Although most LGBTQ individuals are physically and mentally healthy, some are at elevated risk of human immunodeficiency virus infection, sexually transmitted infections, pregnancy, obesity, substance use disorders, mood and anxiety disorders, eating disorders and other body image-related concerns, peer bullying, and family rejection. These individuals may also avoid seeking healthcare due to fear of discrimination, and even when in care, may fear disclosure of sexual orientation or gender identity, and resultantly withhold important context from their healthcare providers (Hadland, Yehia, & Makadon, 2016).

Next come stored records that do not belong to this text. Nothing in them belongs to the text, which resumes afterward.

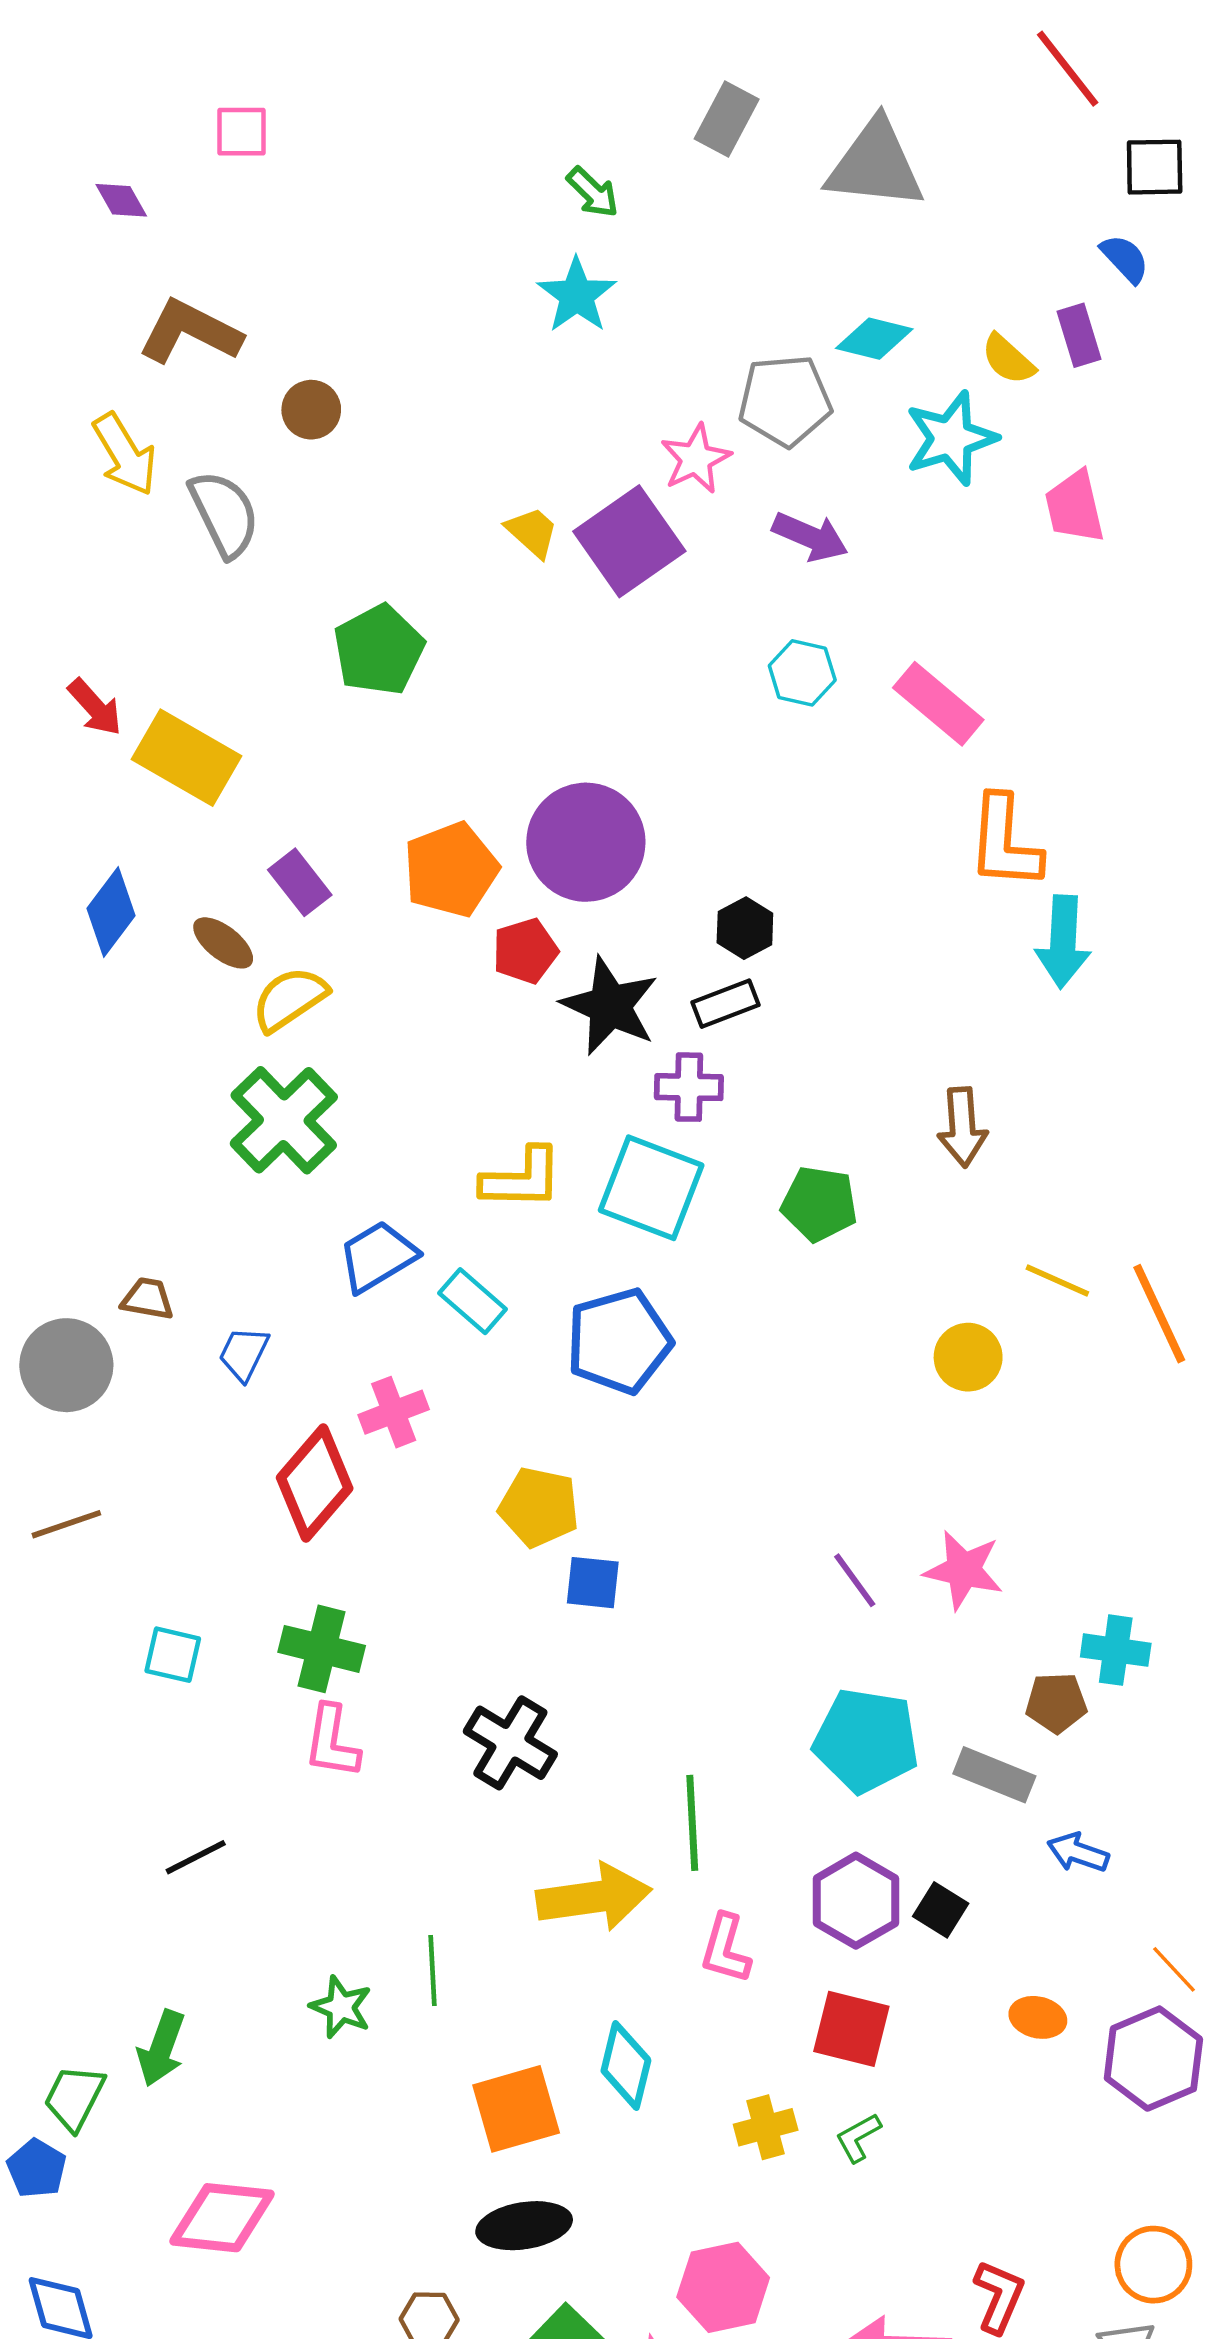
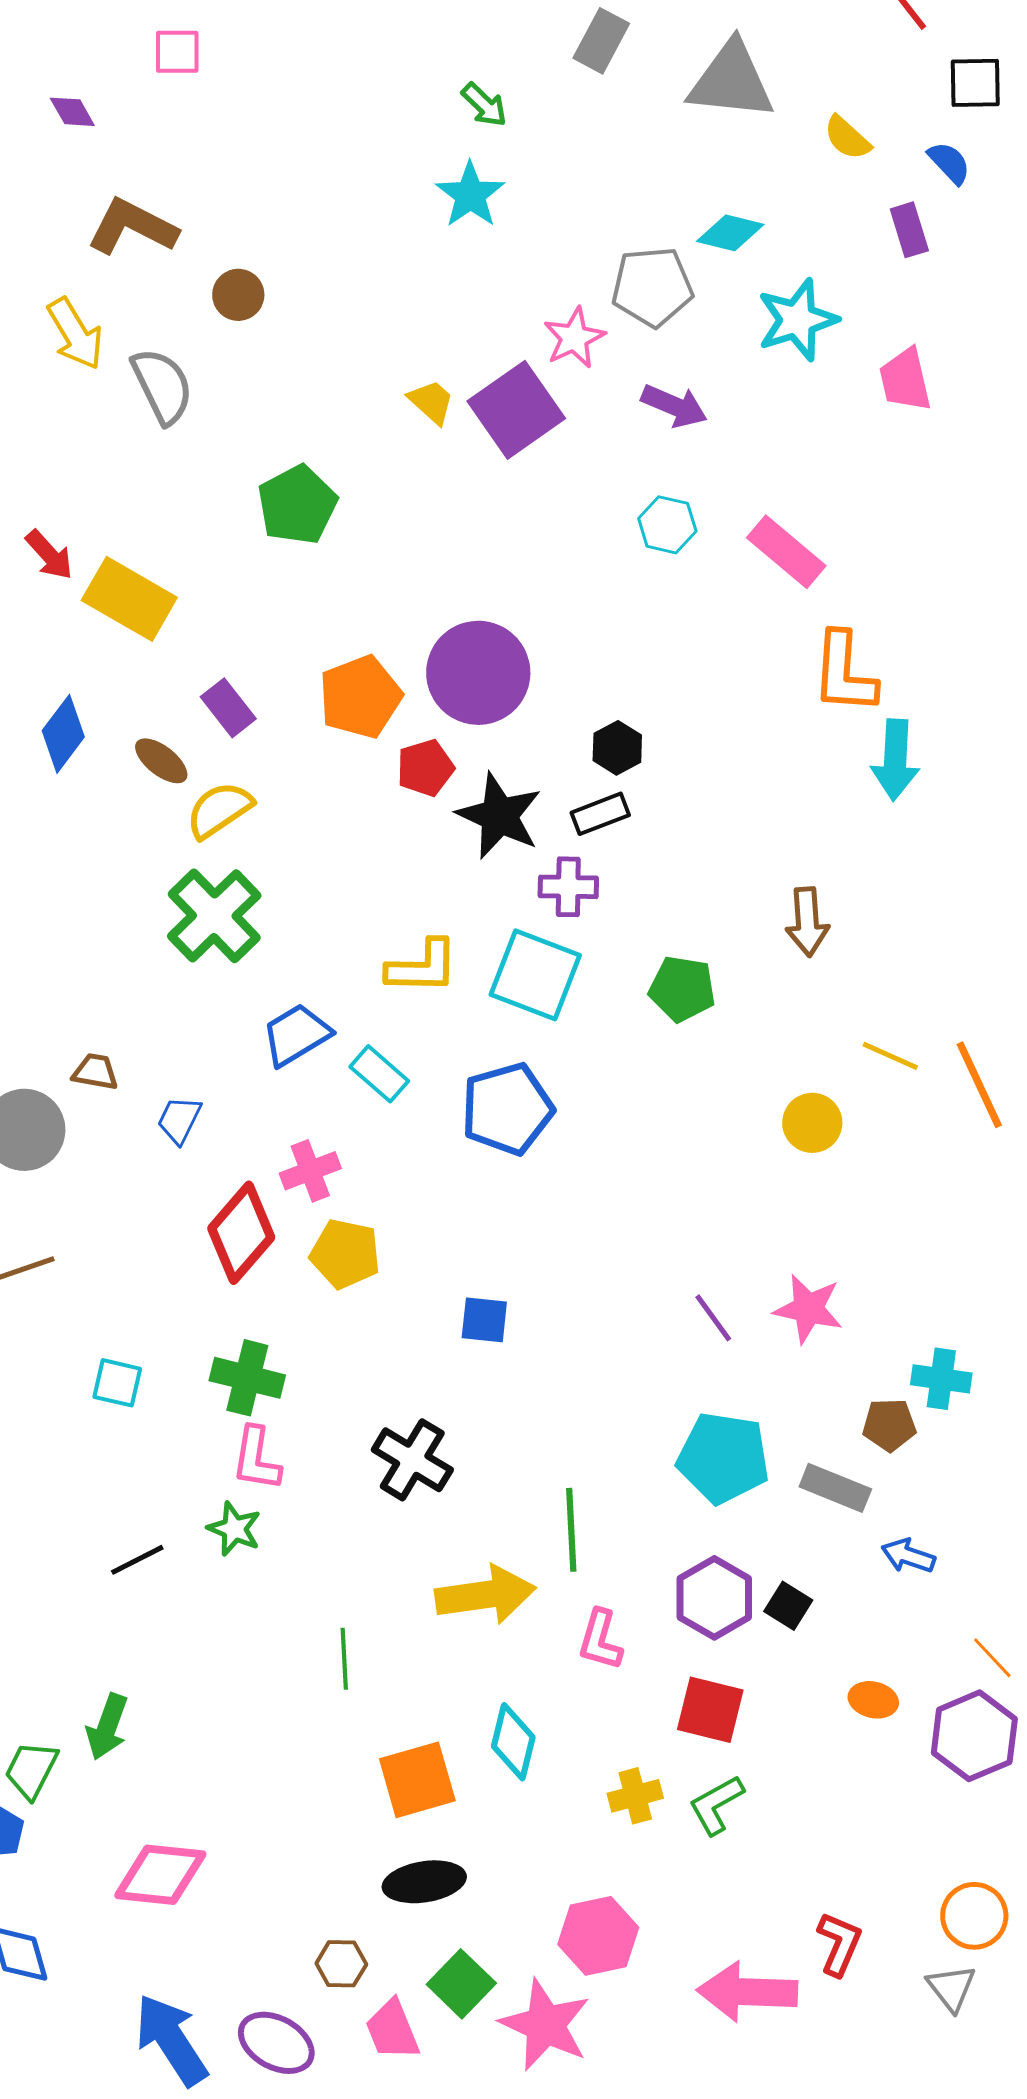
yellow semicircle: (1008, 359) -> (847, 138), moved
yellow pentagon: (539, 1507) -> (345, 1254), moved
green star: (341, 2007) -> (234, 1529), moved
green L-shape: (858, 2138) -> (716, 1805), size x1.4

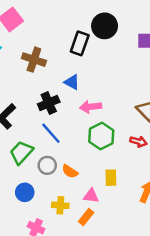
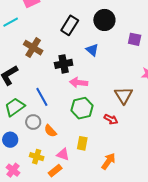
black rectangle: (80, 43) -> (70, 25), moved
brown cross: (34, 60) -> (33, 48), moved
blue triangle: (72, 82) -> (92, 50), moved
black cross: (49, 103) -> (64, 64), moved

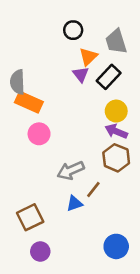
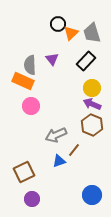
orange triangle: (88, 57) -> (71, 33), moved
purple triangle: (81, 74) -> (52, 59), moved
gray semicircle: (18, 82) -> (30, 65), moved

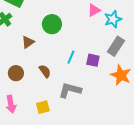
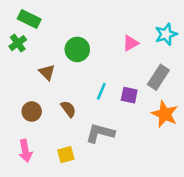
pink triangle: (94, 10) -> (131, 43), moved
cyan star: (113, 19) -> (166, 34), moved
brown triangle: (28, 42) -> (47, 72), turned -40

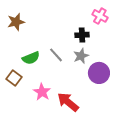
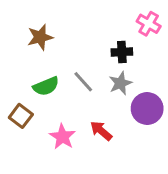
brown star: (16, 22) -> (40, 37), moved
red arrow: (68, 102) -> (101, 131), moved, size x0.7

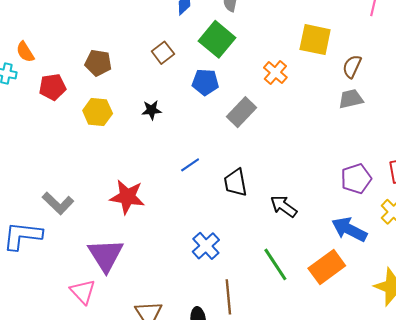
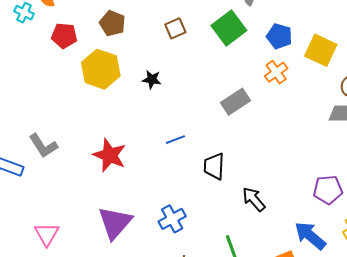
blue pentagon: (205, 82) -> (279, 36), moved
yellow hexagon: (98, 112) -> (101, 69), size x1.4
purple triangle: (106, 255) -> (115, 223), moved

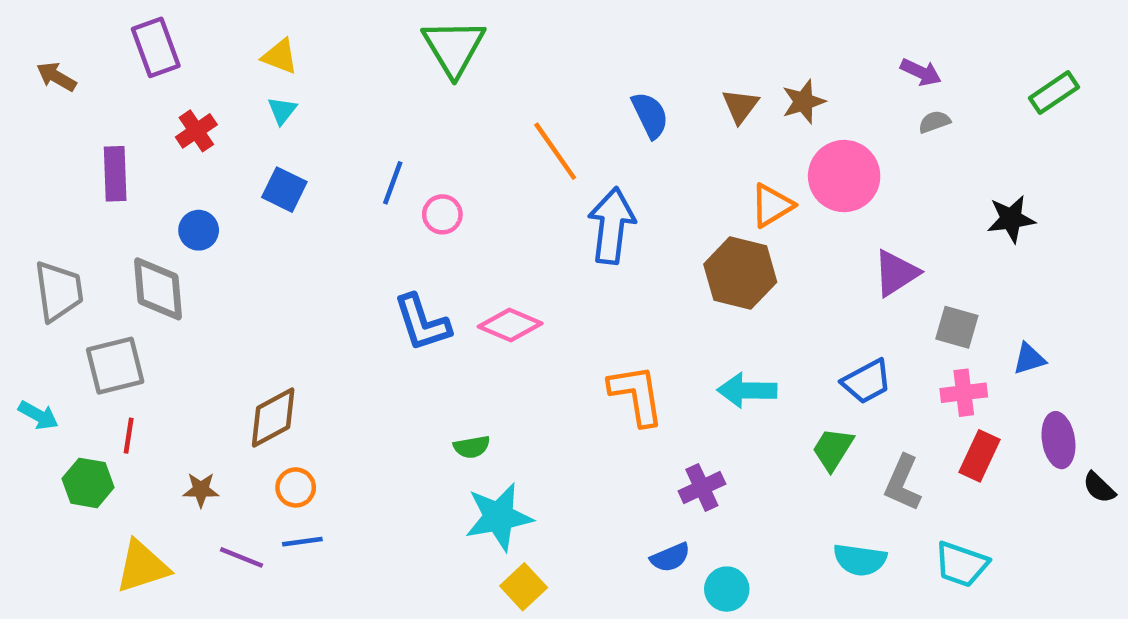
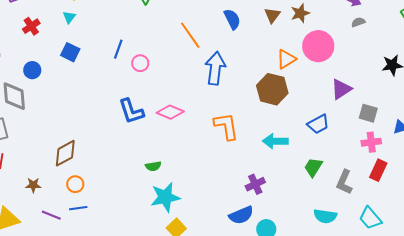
blue trapezoid: (867, 381) -> (318, 124), moved
orange L-shape: (636, 395) -> (226, 126), moved
blue semicircle: (670, 557) -> (241, 215), size x1.4
cyan trapezoid: (961, 564) -> (370, 218), turned 30

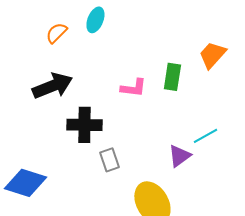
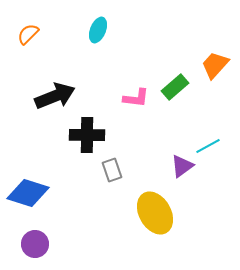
orange semicircle: (56, 33) -> (28, 34), moved
green rectangle: (172, 77) -> (175, 87), turned 40

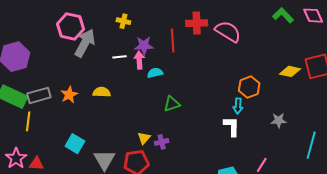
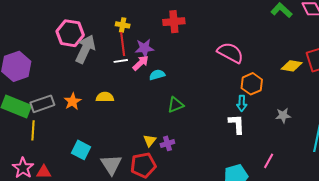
red cross: (197, 23) -> (174, 22), moved
pink semicircle: (228, 31) -> (230, 53), moved
red line: (173, 41) -> (123, 44), moved
pink arrow: (139, 60) -> (141, 63), turned 54

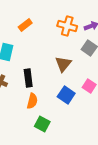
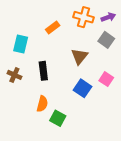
orange rectangle: (25, 25) -> (53, 27), moved
orange semicircle: (32, 101) -> (42, 104), moved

Dominion Hospital recognizes the diverse backgrounds and needs of our patients, and strives to foster an inclusive environment through the provision of competent, considerate, and respectful care. Individuals engage in a safe and supportive setting that fosters their comfort and dignity, regardless of sexual orientation, gender identity, or gender expression.

Tips for Families:

  • Engage with your family member...Ask questions, listen, empathize, share, and just be there for them.
  • Go back to school...Get the facts about sexual orientation and gender identity. Learn new and correct language and terminology to communicate effectively.
  • Get to know the community...What resources are available? Is there an alliance at school? A community center nearby?
  • Explore the Internet...There is a growing amount of excellent information that connects people with supports and materials.
  • Find out where your local Parents, Families, & Friends of Lesbians and Gays (PFLAG) meets...Finding another person you can trust to share your experience with is invaluable.
  • Don’t make it all there is...Just because someone has come out as LGBT does not mean that their whole world revolves around sexual orientation or gender identity. It will be a big part, but it is vital do encourage and engage in other aspects of life such as school, work, sports, hobbies, friends, etc.
  • Ask your family member before you “come out” to others on their behalf...Be respectful of what they want. Don’t betray trust!
  • Praise your family member for involving you in discussions...Encourage them to keep you “in the know.” If they are sharing personal information, you must be doing something right! You are askable. You’re sending our consistent verbal and non-verbal cues that say, “Yes, I’ll listen. Please talk to me.”
  • Find out what kind of support, services, and education are in place at your child’s school...Do they have an anti-discrimination policy? Is there a LGBT support group?
  • Educate yourself on local, state, and national laws and policies regarding LGBT people. Consider educating yourself and finding out if you are interested in becoming an advocate yourself.